Его губы легонько коснулись лба, век, висков, кончика носа. Хью отстранился и приподнял лицо Филиппы за подбородок, чтобы заглянуть ей в глаза.
– Боишься?
– Немножко.
Он склонился к ее губам. Поцелуй был осторожным, ласковым. Филиппа не ожидала такого после всего, что случилось между ними в саду и на конюшне. Казалось, в страсти Хью может быть только необузданным, неукротимым, а на самом деле он готов был держать себя в узде ради нее. Девушка была глубоко тронута.
– Дай мне щетку, – произнес он тихо. – Я хочу знать, каково это – расчесывать такие чудесные волосы.
Несколько удивленная, Филиппа молча протянула ему щетку из жесткой свиной щетины. Хью усадил ее на край кровати – на стеганое, расшитое незабудками шелковое покрывало, присел рядом и принялся расплетать косы девушки одну за другой. Потом он взялся за щетку.

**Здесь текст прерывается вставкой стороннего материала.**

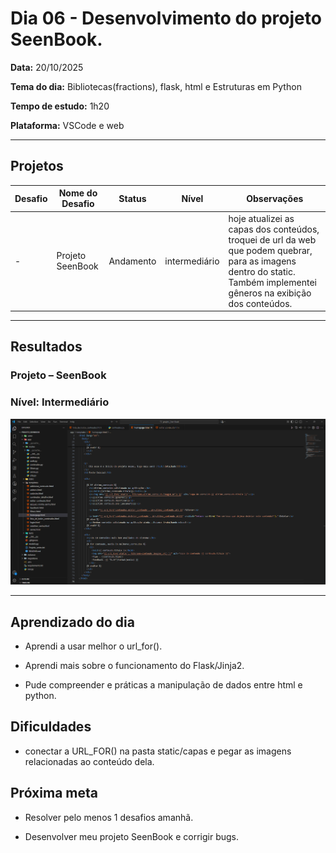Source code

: # Dia 06 - Desenvolvimento do projeto SeenBook.

**Data:** 20/10/2025

**Tema do dia:** Bibliotecas(fractions), flask, html e Estruturas em Python

**Tempo de estudo:** 1h20

**Plataforma:** VSCode e web

---

## Projetos

| Desafio | Nome do Desafio  | Status    | Nível         | Observações                                                                                                                                                             |
| ------- | ---------------- | --------- | ------------- | ----------------------------------------------------------------------------------------------------------------------------------------------------------------------- |
| -       | Projeto SeenBook | Andamento | intermediário | hoje atualizei as capas dos conteúdos, troquei de url da web que podem quebrar, para as imagens dentro do static. Também implementei gêneros na exibição dos conteúdos. |

---

## Resultados

### Projeto – SeenBook

### Nível: Intermediário

![Print Projeto SeenBook - homepage.html](prints/seenbook_imagens_generos.png)

---

## Aprendizado do dia

- Aprendi a usar melhor o url_for().

- Aprendi mais sobre o funcionamento do Flask/Jinja2.

- Pude compreender e práticas a manipulação de dados entre html e python.

## Dificuldades

- conectar a URL_FOR() na pasta static/capas e pegar as imagens relacionadas ao conteúdo dela.

## Próxima meta

- Resolver pelo menos 1 desafios amanhã.

- Desenvolver meu projeto SeenBook e corrigir bugs.
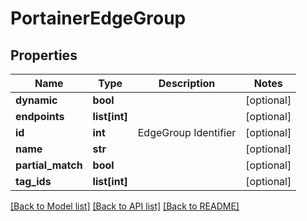# PortainerEdgeGroup

## Properties
Name | Type | Description | Notes
------------ | ------------- | ------------- | -------------
**dynamic** | **bool** |  | [optional] 
**endpoints** | **list[int]** |  | [optional] 
**id** | **int** | EdgeGroup Identifier | [optional] 
**name** | **str** |  | [optional] 
**partial_match** | **bool** |  | [optional] 
**tag_ids** | **list[int]** |  | [optional] 

[[Back to Model list]](../README.md#documentation-for-models) [[Back to API list]](../README.md#documentation-for-api-endpoints) [[Back to README]](../README.md)


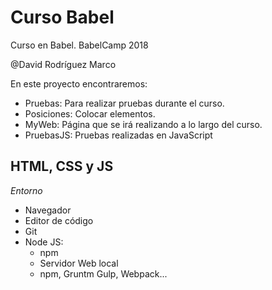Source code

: # Curso Babel
Curso en Babel. BabelCamp 2018

@David Rodríguez Marco

En este proyecto encontraremos:

* Pruebas: Para realizar pruebas durante el curso.
* Posiciones: Colocar elementos.
* MyWeb: Página que se irá realizando a lo largo del curso.
* PruebasJS: Pruebas realizadas en JavaScript



## HTML, CSS y JS

*Entorno*

* Navegador
* Editor de código
* Git
* Node JS:
    * npm
    * Servidor Web local
    * npm, Gruntm Gulp, Webpack...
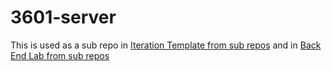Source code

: # 3601-server

This is used as a sub repo in [Iteration Template from sub repos](https://github.com/kklamberty/3601-iteration-template-from-subrepos.git) and in [Back End Lab from sub repos](https://github.com/kklamberty/3601-backend-lab-from-subrepos.git)
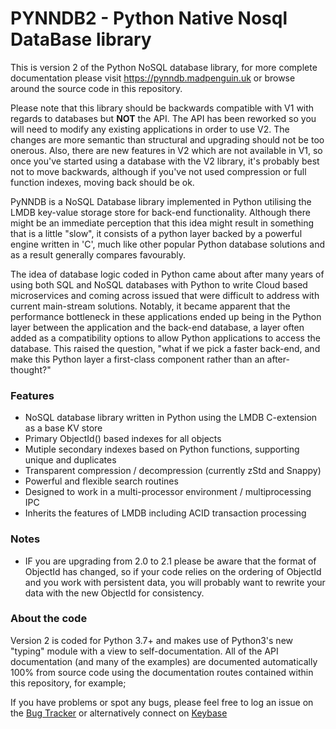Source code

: # PYNNDB2 - Python Native Nosql DataBase library

This is version 2 of the Python NoSQL database library, for more complete documentation
please visit https://pynndb.madpenguin.uk or browse around the source code in this
repository.

Please note that this library should be backwards compatible with V1 with regards to databases but **NOT** the API.
The API has been reworked so you will need to modify any existing applications in order to use V2. The changes are more semantic than structural
and upgrading should not be too onerous. Also, there are new features in V2 which are not available in V1, so once you've
started using a database with the V2 library, it's probably best not to move backwards, although if you've not used compression
or full function indexes, moving back should be ok.

PyNNDB is a NoSQL Database library implemented in Python utilising the LMDB key-value storage store for back-end functionality. Although there might be an immediate perception that this idea might result in something that is a little "slow", it consists of a python layer backed by a powerful engine written in 'C', much like other popular Python database solutions and as a result generally compares favourably.

The idea of database logic coded in Python came about after many years of using both SQL and NoSQL databases with Python to write Cloud based microservices and coming across issued that were difficult to address with current main-stream solutions. Notably, it became apparent that the performance bottleneck in these applications ended up being in the Python layer between the application and the back-end database, a layer often added as a compatibility options to allow Python applications to access the database. This raised the question, "what if we pick a faster back-end, and make this Python layer a first-class component rather than an after-thought?"

### Features

* NoSQL database library written in Python using the LMDB C-extension as a base KV store
* Primary ObjectId() based indexes for all objects
* Mutiple secondary indexes based on Python functions, supporting unique and duplicates
* Transparent compression / decompression (currently zStd and Snappy)
* Powerful and flexible search routines
* Designed to work in a multi-processor environment / multiprocessing IPC
* Inherits the features of LMDB including ACID transaction processing

### Notes

* IF you are upgrading from 2.0 to 2.1 please be aware that the format of ObjectId has changed, so if your code relies on the ordering of ObjectId and you work with persistent data, you will probably want to rewrite your data with the new ObjectId for consistency.

### About the code

Version 2 is coded for Python 3.7+ and makes use of Python3's new "typing" module with a view to self-documentation. All of
the API documentation (and many of the examples) are documented automatically 100% from source code using the documentation
routes contained within this repository, for example;

If you have problems or spot any bugs, please feel free to log an issue on the [Bug Tracker](https://gitlab.com/oddjobz/pynndb2/-/issues) or alternatively
connect on [Keybase](https://keybase.io/garethbult)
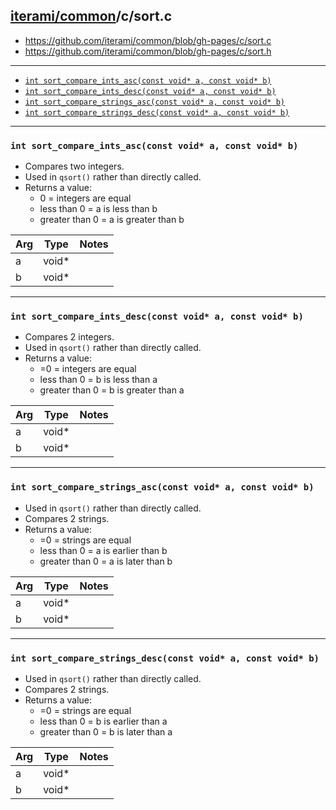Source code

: [iterami/common](https://github.com/iterami/Docs.htm/blob/gh-pages/common/README.md)/c/sort.c
---------------------------------------------------------------------------------------------

* https://github.com/iterami/common/blob/gh-pages/c/sort.c
* https://github.com/iterami/common/blob/gh-pages/c/sort.h

---

* [`int sort_compare_ints_asc(const void* a, const void* b)`](#int-sort_compare_ints_ascconst-void-a-const-void-b)
* [`int sort_compare_ints_desc(const void* a, const void* b)`](#int-sort_compare_ints_descconst-void-a-const-void-b)
* [`int sort_compare_strings_asc(const void* a, const void* b)`](#int-sort_compare_strings_ascconst-void-a-const-void-b)
* [`int sort_compare_strings_desc(const void* a, const void* b)`](#int-sort_compare_strings_ascconst-void-a-const-void-b)

---

### `int sort_compare_ints_asc(const void* a, const void* b)`
* Compares two integers.
* Used in `qsort()` rather than directly called.
* Returns a value:
  * 0 = integers are equal
  * less than 0 = a is less than b
  * greater than 0 = a is greater than b

Arg | Type  | Notes
----|-------|----------------------------
a   | void* |
b   | void* |

---

### `int sort_compare_ints_desc(const void* a, const void* b)`
* Compares 2 integers.
* Used in `qsort()` rather than directly called.
* Returns a value:
  * =0 = integers are equal
  * less than 0 = b is less than a
  * greater than 0 = b is greater than a

Arg | Type  | Notes
----|-------|----------------------------
a   | void* |
b   | void* |

---

### `int sort_compare_strings_asc(const void* a, const void* b)`
* Used in `qsort()` rather than directly called.
* Compares 2 strings.
* Returns a value:
  * =0 = strings are equal
  * less than 0 = a is earlier than b
  * greater than 0 = a is later than b

Arg | Type  | Notes
----|-------|----------------------------
a   | void* |
b   | void* |

---

### `int sort_compare_strings_desc(const void* a, const void* b)`
* Used in `qsort()` rather than directly called.
* Compares 2 strings.
* Returns a value:
  * =0 = strings are equal
  * less than 0 = b is earlier than a
  * greater than 0 = b is later than a

Arg | Type  | Notes
----|-------|----------------------------
a   | void* |
b   | void* |

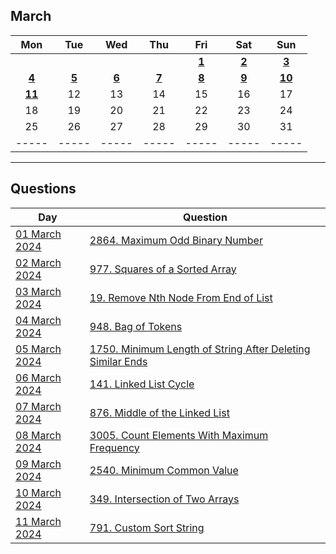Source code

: March
---
| Mon | Tue | Wed | Thu | Fri | Sat | Sun |
| :---: | :---: | :---: | :---: | :---: | :---: | :---: |
|     |     |     |     | [**1**](01) | [**2**](02) | [**3**](03) |
| [**4**](04) | [**5**](05) | [**6**](06)   | [**7**](07) | [**8**](08) | [**9**](09) | [**10**](10) |
| [**11**](11) | 12  | 13  | 14  | 15  | 16  | 17  |
| 18  | 19  | 20  | 21  | 22  | 23  | 24  |
| 25  | 26  | 27  | 28  | 29  | 30  | 31  |
| ----- | ----- | ----- | ----- | ----- | ----- | ----- |

---

Questions
---
| Day | Question |
| --- | --- |
| [01 March 2024](01) | [2864. Maximum Odd Binary Number](https://leetcode.com/problems/maximum-odd-binary-number) |
| [02 March 2024](02) | [977. Squares of a Sorted Array](https://leetcode.com/problems/squares-of-a-sorted-array) |
| [03 March 2024](03) | [19. Remove Nth Node From End of List](https://leetcode.com/problems/remove-nth-node-from-end-of-list) |
| [04 March 2024](04) | [948. Bag of Tokens](https://leetcode.com/problems/bag-of-tokens) |
| [05 March 2024](05) | [1750. Minimum Length of String After Deleting Similar Ends](https://leetcode.com/problems/minimum-length-of-string-after-deleting-similar-ends) |
| [06 March 2024](06) | [141. Linked List Cycle](https://leetcode.com/problems/linked-list-cycle) |
| [07 March 2024](07) | [876. Middle of the Linked List](https://leetcode.com/problems/middle-of-the-linked-list) |
| [08 March 2024](08) | [3005. Count Elements With Maximum Frequency](https://leetcode.com/problems/count-elements-with-maximum-frequency) |
| [09 March 2024](09) | [2540. Minimum Common Value](https://leetcode.com/problems/minimum-common-value) |
| [10 March 2024](10) | [349. Intersection of Two Arrays](https://leetcode.com/problems/intersection-of-two-arrays) |
| [11 March 2024](11) | [791. Custom Sort String](https://leetcode.com/problems/custom-sort-string) |

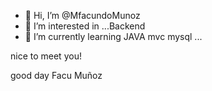 - 👋 Hi, I’m @MfacundoMunoz
- 👀 I’m interested in ...Backend 
- 🌱 I’m currently learning JAVA mvc mysql ...

nice to meet you! 

good day Facu Muñoz 

<!---
MfacundoMunoz/MfacundoMunoz is a ✨ special ✨ repository because its `README.md` (this file) appears on your GitHub profile.
You can click the Preview link to take a look at your changes.
--->
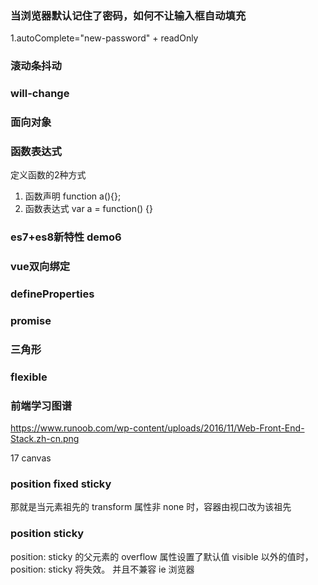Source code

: ### 当浏览器默认记住了密码，如何不让输入框自动填充
1.autoComplete="new-password" + readOnly
### 滚动条抖动
### will-change
### 面向对象


### 函数表达式
定义函数的2种方式
1. 函数声明
 function a(){};
2. 函数表达式
var a = function() {}

### es7+es8新特性 demo6

### vue双向绑定

### defineProperties

### promise

### 三角形

### flexible

### 前端学习图谱
https://www.runoob.com/wp-content/uploads/2016/11/Web-Front-End-Stack.zh-cn.png

17 canvas

### position fixed sticky

那就是当元素祖先的 transform 属性非 none 时，容器由视口改为该祖先

### position sticky

position: sticky 的父元素的 overflow 属性设置了默认值 visible 以外的值时，position: sticky 将失效。
并且不兼容 ie 浏览器
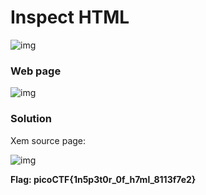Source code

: # Inspect HTML
![img](25)

### Web page
![img](26)

### Solution

Xem source page: 

![img](27)

**Flag: picoCTF{1n5p3t0r_0f_h7ml_8113f7e2}**

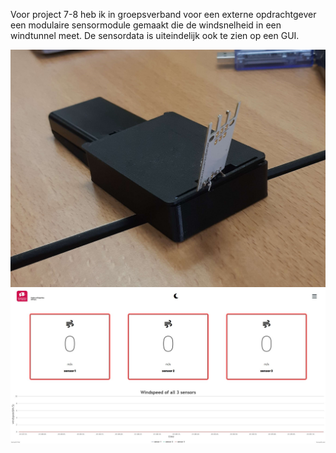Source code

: Voor project 7-8 heb ik in groepsverband voor een externe opdrachtgever een modulaire sensormodule gemaakt die de windsnelheid in een windtunnel meet. De sensordata is uiteindelijk ook te zien op een GUI.

![image](eindProduct.jpg)
![image](gui.JPG)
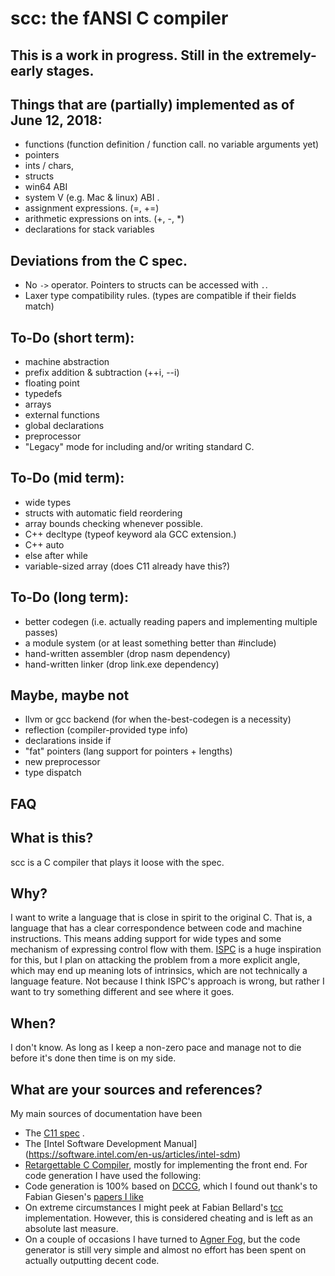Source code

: scc: the fANSI C compiler
=========================


This is a work in progress. Still in the extremely-early stages.
----------------------------------------------------------------


Things that are (partially) implemented as of June 12, 2018:
------------------------------------------------------------

- functions (function definition / function call. no variable arguments yet)
- pointers
- ints / chars,
- structs
- win64 ABI
- system V (e.g. Mac & linux) ABI .
- assignment expressions. (=, +=)
- arithmetic expressions on ints. (+, -, *)
- declarations for stack variables

Deviations from the C spec.
---------------------------
- No `->` operator. Pointers to structs can be accessed with `.`.
- Laxer type compatibility rules. (types are compatible if their fields match)

To-Do (short term):
-------------------
- machine abstraction
- prefix addition & subtraction (++i, --i)
- floating point
- typedefs
- arrays
- external functions
- global declarations
- preprocessor
- "Legacy" mode for including and/or writing standard C.

To-Do (mid term):
------------------
- wide types
- structs with automatic field reordering
- array bounds checking whenever possible.
- C++ decltype (typeof keyword ala GCC extension.)
- C++ auto
- else after while
- variable-sized array (does C11 already have this?)

To-Do (long term):
------------------
- better codegen (i.e. actually reading papers and implementing multiple passes)
- a module system (or at least something better than #include)
- hand-written assembler (drop nasm dependency)
- hand-written linker (drop link.exe dependency)

Maybe, maybe not
----------------
- llvm or gcc backend (for when the-best-codegen is a necessity)
- reflection (compiler-provided type info)
- declarations inside if
- "fat" pointers (lang support for pointers + lengths)
- new preprocessor
- type dispatch

FAQ
---

What is this?
-------------

scc is a C compiler that plays it loose with the spec.


Why?
----

I want to write a language that is close in spirit to the original C. That is,
a language that has a clear correspondence between code and machine
instructions. This means adding support for wide types and some mechanism of
expressing control flow with them. [ISPC](https://ispc.github.io/) is a huge
inspiration for this, but I plan on attacking the problem from a more explicit
angle, which may end up meaning lots of intrinsics, which are not technically a
language feature. Not because I think ISPC's approach is wrong, but rather I
want to try something different and see where it goes.

When?
-----

I don't know. As long as I keep a non-zero pace and manage not to die before
it's done then time is on my side.


What are your sources and references?
-------------------------------------

My main sources of documentation have been

- The [C11 spec](https://port70.net/~nsz/c/c11/n1570.pdf) .
- The [Intel  Software Development Manual] (https://software.intel.com/en-us/articles/intel-sdm)
- [Retargettable C Compiler](https://www.pearson.com/us/higher-education/program/Hanson-Retargetable-C-Compiler-A-Design-and-Implementation/PGM166351.html), mostly for implementing the front end. For code generation I have used the following:
- Code generation is 100% based on [DCCG](https://www.cs.indiana.edu/~dyb/pubs/ddcg.pdf), which I found out thank's to Fabian Giesen's [papers I like](https://fgiesen.wordpress.com/2017/08/12/papers-i-like-part-1/)
- On extreme circumstances I might peek at Fabian  Bellard's [tcc](https://bellard.org/tcc/tcc-doc.html) implementation. However, this is considered cheating and is left as an absolute last measure.
- On a couple of occasions I have turned to [Agner Fog](http://www.agner.org/optimize/), but the code generator is still very simple and almost no effort has been spent on actually outputting decent code.

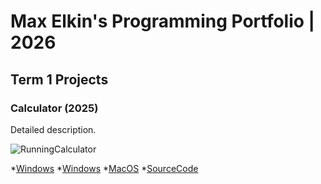 # Max Elkin's Programming Portfolio | 2026

## Term 1 Projects

### Calculator (2025)

Detailed description.

![RunningCalculator]()

*[Windows]()
*[Windows]()
*[MacOS]()
*[SourceCode]()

Прикосновение к волосам подействовало на Филиппу каким-то волшебным образом. Веки ее дремотно опустились, и к моменту, когда Хью отложил щетку, она больше не ощущала ни страхов, ни сомнений, одно лишь восхитительное томление во всем теле.
Забрав волосы руками, Хью перебросил всю их массу вперед, на грудь девушки и прижался губами к ее шее ниже последних завитков, еще и еще раз. Чувствуя приятное оцепенение, Филиппа наслаждалась этими легкими прикосновениями. Они несли в себе обещание неведомых прежде ощущений, что-то будили в глубине ее существа. Девушка вдруг подумала, что до этого дня она словно испытывала какой-то голод, который, наконец, будет утолен.
И все же ее сердце екнуло, когда Хью развязал тонкий крученый шнур и вытянул его из петелек. Корсаж платья перестал туго сжимать ребра, девушка впервые с самого утра сумела вдохнуть полной грудью. Когда Хью потянулся к ленте, пропущенной вдоль выреза сорочки, чтобы развязать и ее, она удержала его руку.
– Можно, я останусь в сорочке?
Филиппа ждала протестов или насмешек над ее стыдливостью, но Хью в ответ спокойно сказал:
– Как хочешь. Я могу погасить светильники.
Такая забота смутила Филиппу.
– Пожалуй, один можно оставить…
Вскоре комната погрузилась в полумрак. Хью развязал черную шелковую ленту, позволив своим светлым волосам свободно рассыпаться по плечам, и расстегнул короткую застежку вышитой рубахи. Грудь Хью была покрыта золотистыми волосками. Выждав, пока он займется обувью, Филиппа поспешно сбросила платье и по возможности прикрыла полупрозрачную сорочку прядями волос.
– Хочешь лечь в постель в туфельках и чулках? – спросил Хью, когда она откинула с постели покрывало.
– Н-нет.
– Тогда позволь мне.
Он присел у ног Филиппы, снял с нее туфельки и просунул руку под сорочку, скользя кончиками пальцев по ноге. Девушка закусила губу, сдерживая дыхание. Судя по его ловким движениям, любовный опыт Хью был богатым. Но размышлять о женщинах из его прошлого в такой момент было по меньшей мере глупо, ведь этой ночью разделить с ним страсть предстояло не им, а ей.
Филиппа откинулась на подушки, натянула покрывало до талии и убедилась, что волосы укрывают ее, словно плащом, не оставляя для обозрения ни дюйма чересчур тонкой ткани. В свете того, что должно было произойти, тревожиться из-за прозрачной сорочки было нелепо, но никто, даже Ада, ни разу не видел Филиппу обнаженной.